The Air Express (9/20/37) – Meany, Miny, and Moe are running an air express service, and carrying a valuable cargo – a million in diamonds. Pilot Moe receives a threat from Meany: “If anything happens to this, it’ll be just too bad for ya,” He also receives added cargo – a live ostrich in a crate. The ostrich pops his head out intermittently, gobbling up everything within reach, and trying for the diamond sack kept within Moe’s trouser pocket, but unable to swallow it completely, due to the hole in the crate being slightly smaller than the diamond sack. The bird busts loose, chasing Moe around the plane, and finally casting him outside, leaving him hanging from the landing gear. The ostrich begins devouring the instrument panel, then receives an electric shock, and also winds up outside, in a balancing act with Moe atop opposite wings. The wings fall out entirely, and the plane crashes, but both passengers survive, Moe caught upon a tree by his suspenders, with the diamonds still in his pocket. The ostrich continues devouring engine parts and the propeller, until Moe presses a starter button, activating the engine within the bird, and launching him into a powered flight to parts unknown. Song: “Borneo”, a 1928 pop song, which seems to have only spawned three recordings: Ben Bernie on Brunswick (below), Frankie Trumbauer on Okeh, and a British HMV version by Jack Hylton’s Orchestra. This would have become known to early jazz record collectors from the Trumbauer version, which features a “chase” chorus by the legendary Bix Beiderbecke. Perhaps this is how the tune came to be remembered by Lantz’s music department, an increasing number of which took an interest over the years in hot musical scores, such as the later work of Darryl Calker.


Lovesick (10/4/37) – Elmer the Great Dane does not appear in this film – but two other doggies do.

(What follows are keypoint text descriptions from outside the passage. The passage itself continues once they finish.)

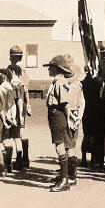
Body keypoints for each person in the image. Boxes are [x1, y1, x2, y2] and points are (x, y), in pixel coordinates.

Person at [45, 54, 78, 192]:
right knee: (60, 145)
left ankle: (64, 180)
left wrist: (69, 117)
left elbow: (64, 103)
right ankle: (65, 177)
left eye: (50, 67)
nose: (48, 70)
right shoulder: (58, 81)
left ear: (57, 69)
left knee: (59, 146)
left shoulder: (59, 82)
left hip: (57, 115)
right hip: (56, 115)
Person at [8, 46, 30, 169]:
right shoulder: (23, 69)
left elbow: (24, 90)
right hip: (21, 103)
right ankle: (24, 158)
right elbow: (26, 90)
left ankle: (21, 158)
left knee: (17, 132)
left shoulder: (17, 70)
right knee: (20, 130)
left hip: (17, 104)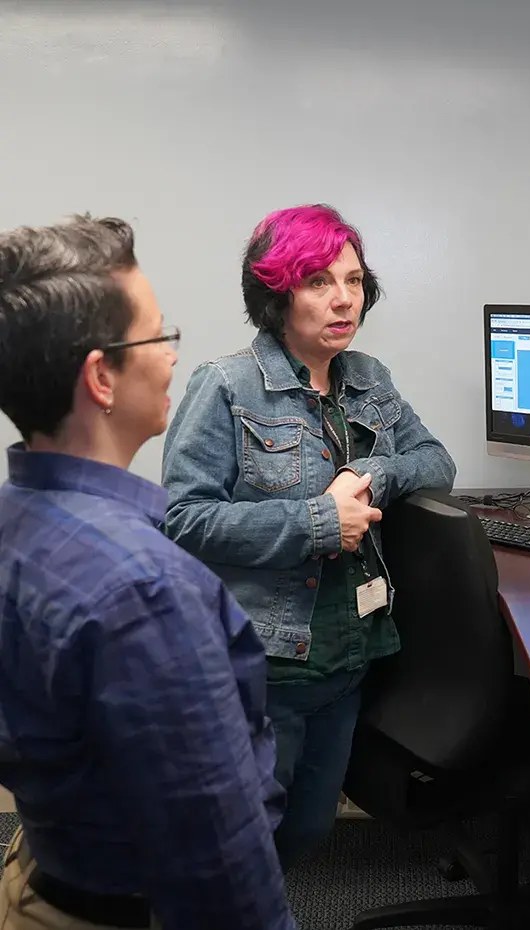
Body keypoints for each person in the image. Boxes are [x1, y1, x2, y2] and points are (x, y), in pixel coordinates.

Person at [0, 217, 294, 929]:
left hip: (45, 861)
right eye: (158, 335)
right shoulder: (145, 590)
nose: (170, 357)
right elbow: (217, 860)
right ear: (102, 376)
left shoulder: (14, 516)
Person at [162, 203, 457, 867]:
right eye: (318, 282)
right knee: (241, 843)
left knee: (308, 830)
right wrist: (321, 520)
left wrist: (371, 474)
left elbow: (435, 461)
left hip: (348, 657)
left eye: (353, 281)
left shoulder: (369, 378)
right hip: (265, 665)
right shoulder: (227, 386)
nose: (343, 299)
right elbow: (184, 520)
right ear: (277, 294)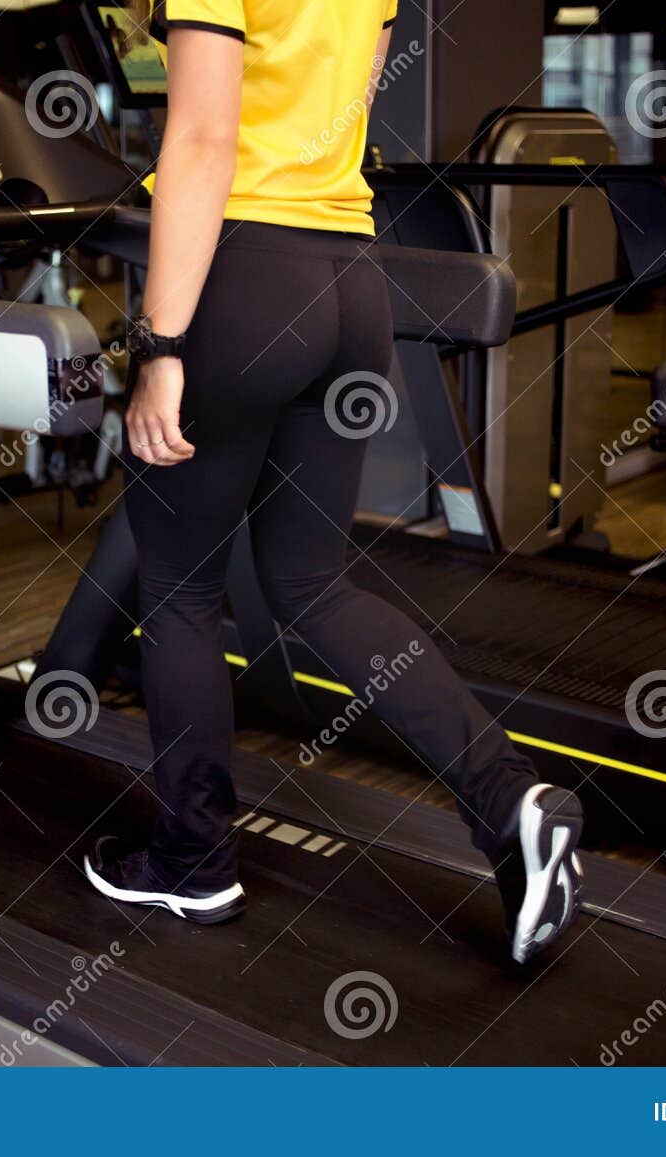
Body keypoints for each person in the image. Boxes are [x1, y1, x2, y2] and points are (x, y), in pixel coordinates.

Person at [81, 0, 585, 965]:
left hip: (244, 276)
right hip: (351, 277)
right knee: (314, 583)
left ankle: (192, 860)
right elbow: (341, 105)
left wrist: (162, 346)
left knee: (180, 588)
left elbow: (201, 138)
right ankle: (509, 800)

Oswald seems to have taken the advice of someone singing “Get a long little doggie” – hence we get Doxie, a dachshund. Meanwhile, the neighbor (Henrietta Hen) has acquired a French poodle, and doesn’t want her associating with such a low breed as Doxie. Oswald presents Doxie with a bone, which Doxie takes to Fifi as a sweet. One clever gag has Fifi trying to bury said bone, only to come up with a bone gusher. Oswald notices that all this has placed Doxie off his feed, and takes him to the vet, who identifies the problem as something he can’t treat – love sickness. Oswald thinks he has the cure – posing as a doctor himself, and proposing an immediate operation. Doxie takes off in fright, with some gag mileage from entering an X-Ray machine and revealing a surprisingly “bony” sub-structure. Doxie escapes the vet’s office and runs back home, with appetite restored, chewing away at a bone with typewriter sound effect. Song: “That Foolish Feeling”, another 1936 pop song from the Universal musical, “Top of the Town”, and the second number licensed from said film for use in “Our Gang Follies of 1938″. This number was more widely covered than “There’s No Two Ways About It”, with versions by Tommy Dorsey on Victor (below), Bunny Berigan on Brunswick, Will Osborne on Decca, and Shep Fields on Bluebird.


Keeper of the Lions (10/18/37) – Oswald has gotten himself a new gig – as lion keeper at he local zoo. Through no fault of his own, the lions escape and wreak havoc all over the place. Oswald, assisted by the Dumb Cluck, has to get them back into their cage. The Cluck does come up with an idea, trying to dress up as a “scare-lion”. Oswald finally gets the big cats chasing him in a continuous row (linked by crabs nipping at their noses and tails), and gets a goat to butt the forward lion, compressing the row into a compact mass that resembles a bamboo curtain. Oswald ties the bundle neatly by the lions’ tails, and deposits it back within the cage, untying the tails with a long pole to release them. Song: “I’m the Keeper of the Zoo”, an original, possibly by new music master George Lessner.